**Records shown**
_____
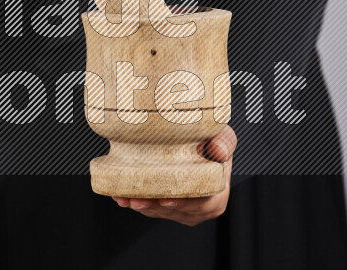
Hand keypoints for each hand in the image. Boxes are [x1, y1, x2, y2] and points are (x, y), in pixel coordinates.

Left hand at [111, 126, 236, 226]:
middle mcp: (200, 207)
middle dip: (155, 206)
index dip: (183, 203)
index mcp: (217, 193)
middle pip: (176, 211)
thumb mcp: (222, 134)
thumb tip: (220, 152)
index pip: (202, 203)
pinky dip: (134, 201)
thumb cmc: (211, 139)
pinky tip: (121, 195)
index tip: (165, 200)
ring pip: (159, 212)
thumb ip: (224, 141)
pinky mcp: (164, 209)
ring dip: (141, 205)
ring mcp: (181, 210)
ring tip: (125, 197)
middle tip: (137, 199)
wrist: (197, 139)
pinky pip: (148, 208)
_____
**What to produce**
Only the last part of the entries above is needed: please copy the line with "thumb ip: (224, 141)" and each line after it exactly.

**Task result**
thumb ip: (224, 141)
pinky mcp: (164, 209)
ring dip: (141, 205)
ring mcp: (181, 210)
ring tip: (125, 197)
middle tip: (137, 199)
wrist: (197, 139)
pinky pip: (148, 208)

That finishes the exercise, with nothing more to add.